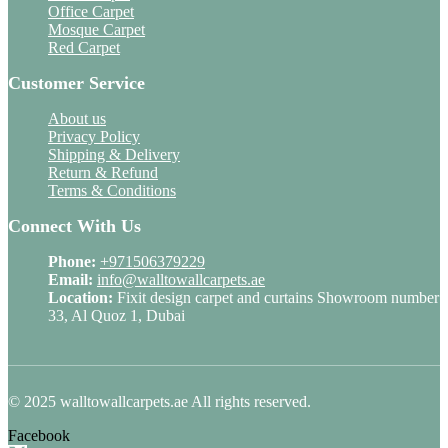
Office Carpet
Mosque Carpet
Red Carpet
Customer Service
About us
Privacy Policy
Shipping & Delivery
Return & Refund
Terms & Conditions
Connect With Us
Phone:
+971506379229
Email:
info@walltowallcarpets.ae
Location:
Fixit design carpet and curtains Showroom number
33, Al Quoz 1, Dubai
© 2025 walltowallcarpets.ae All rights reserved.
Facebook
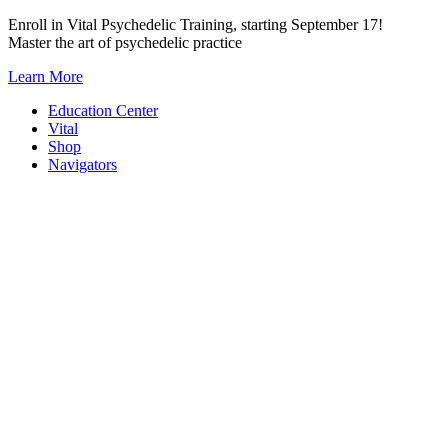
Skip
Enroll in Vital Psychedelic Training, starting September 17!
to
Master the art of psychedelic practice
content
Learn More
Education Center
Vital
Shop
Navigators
* * *
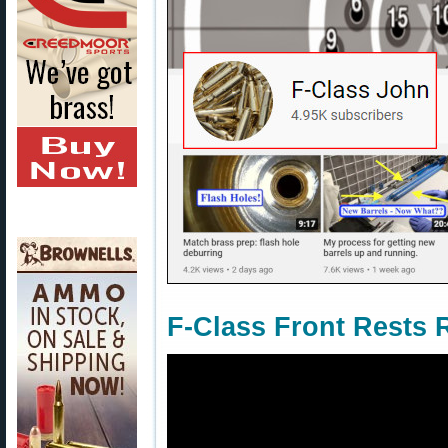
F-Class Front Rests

= Your goal =
Copy the data verbatim, from the line containing "Office Carpet" through the line containing "33, Al Quoz 1, Dubai".

= Response =
Office Carpet
Mosque Carpet
Red Carpet
Customer Service
About us
Privacy Policy
Shipping & Delivery
Return & Refund
Terms & Conditions
Connect With Us
Phone:
+971506379229
Email:
info@walltowallcarpets.ae
Location:
Fixit design carpet and curtains Showroom number
33, Al Quoz 1, Dubai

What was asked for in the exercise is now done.